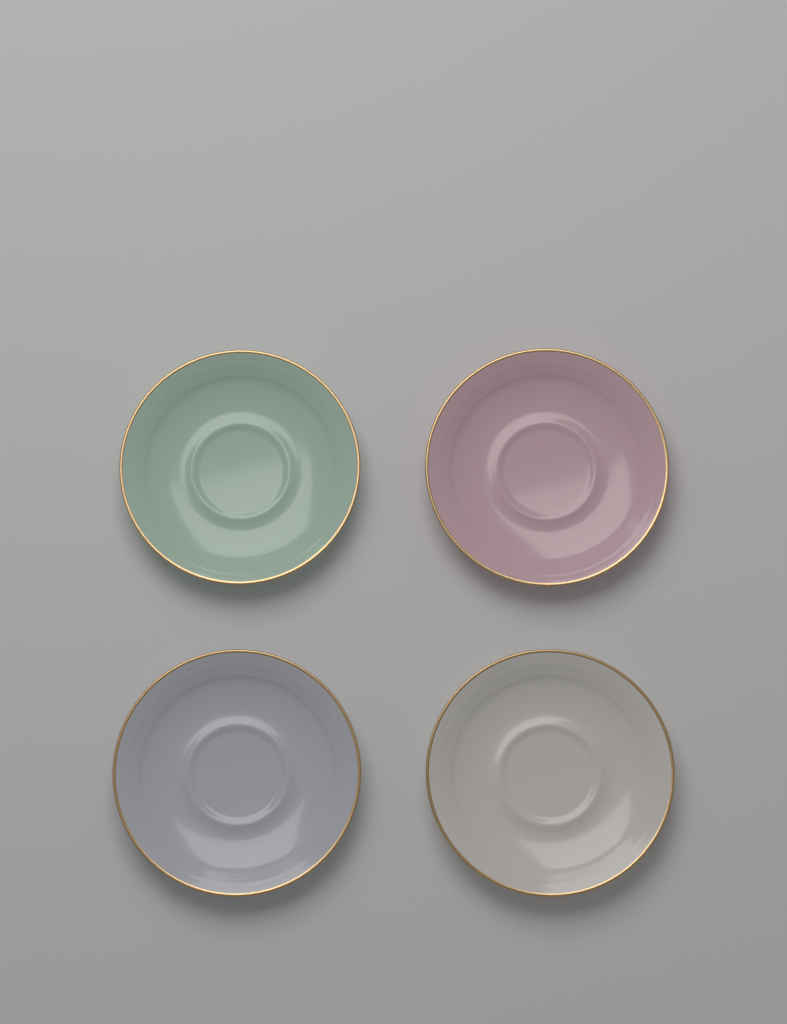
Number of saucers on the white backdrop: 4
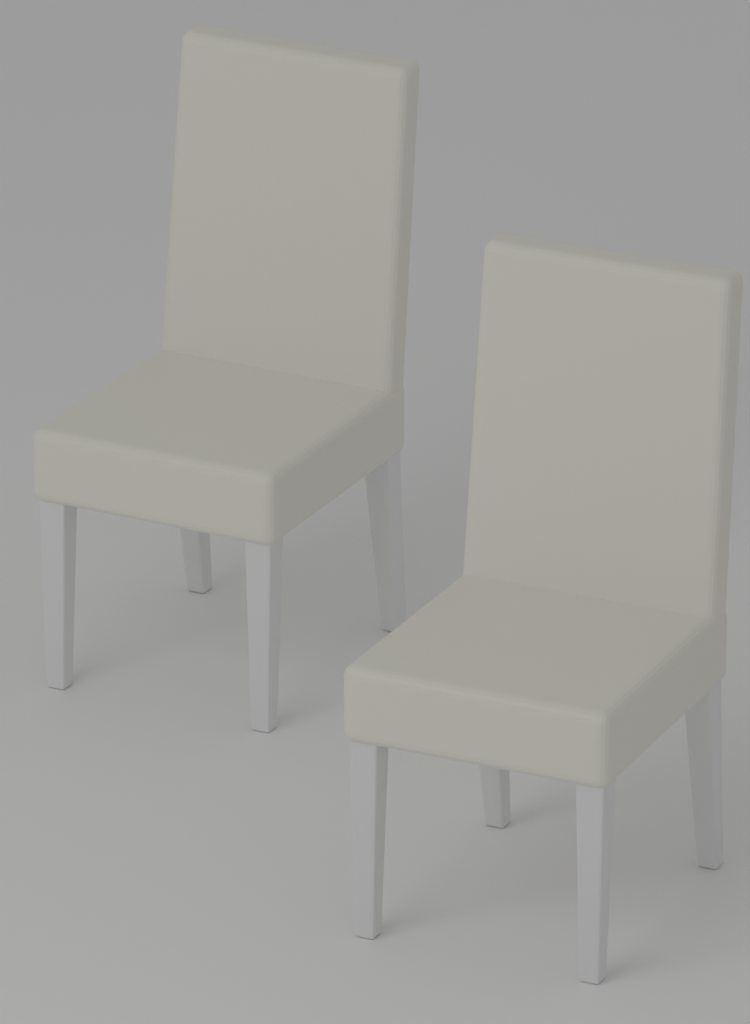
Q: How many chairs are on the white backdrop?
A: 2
# # # #
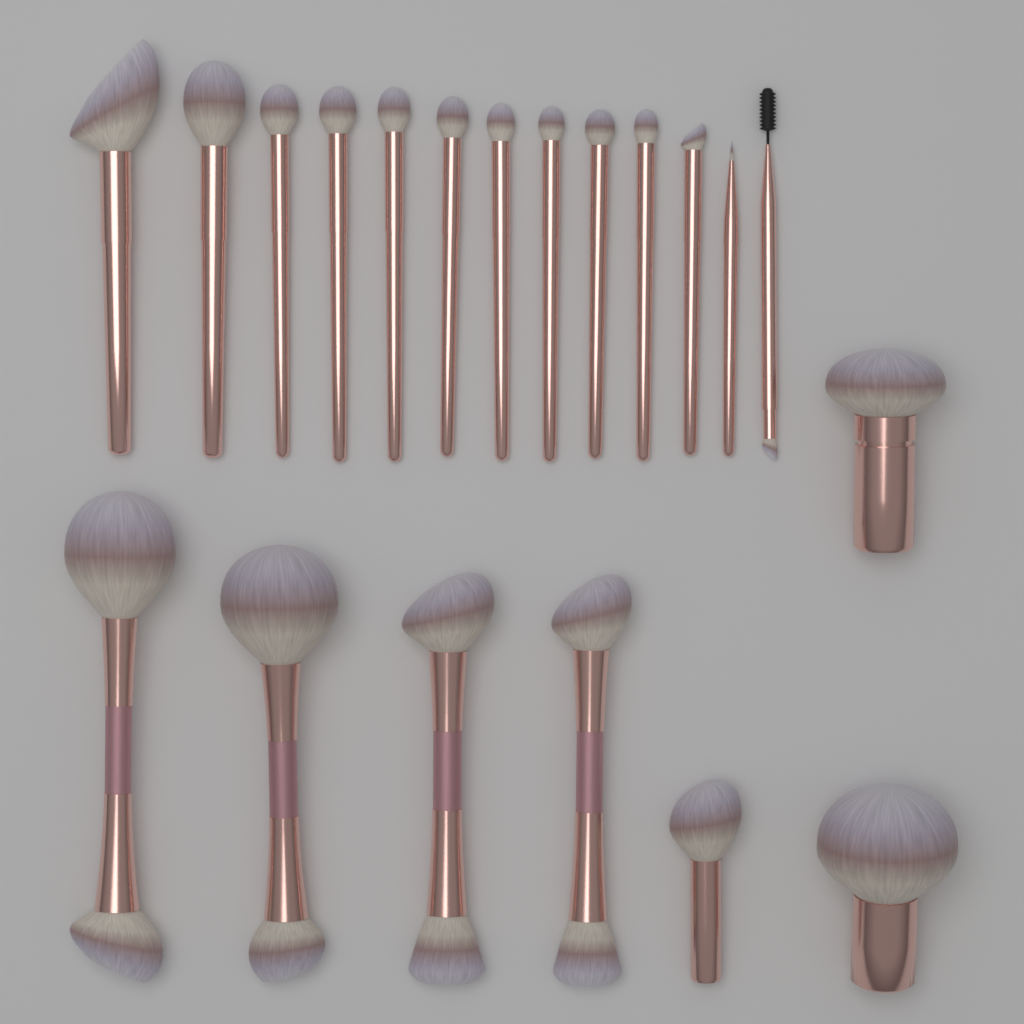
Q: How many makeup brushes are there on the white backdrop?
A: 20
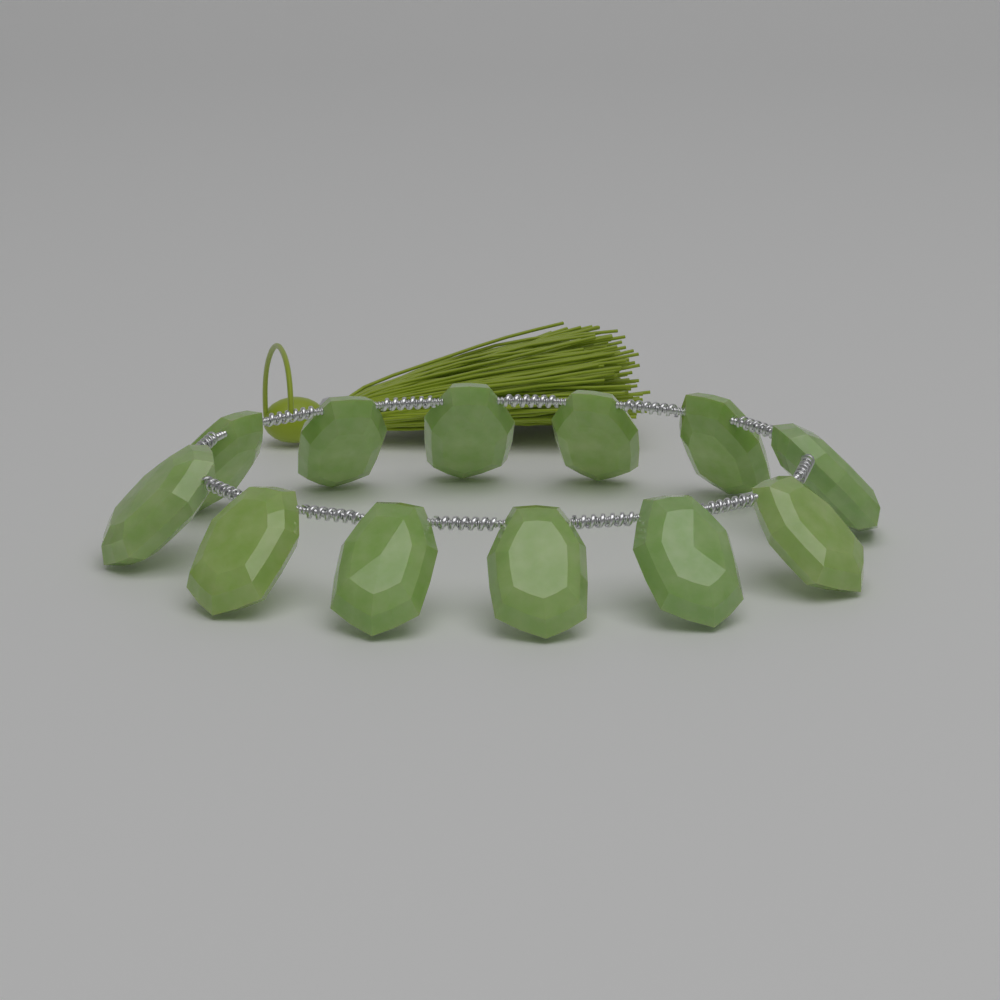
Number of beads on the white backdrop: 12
# # # #
Extract every line of the listing above that contains the string "white". Matching is case-sensitive.

Number of saucers on the white backdrop: 4
Q: How many chairs are on the white backdrop?
Q: How many makeup brushes are there on the white backdrop?
Number of beads on the white backdrop: 12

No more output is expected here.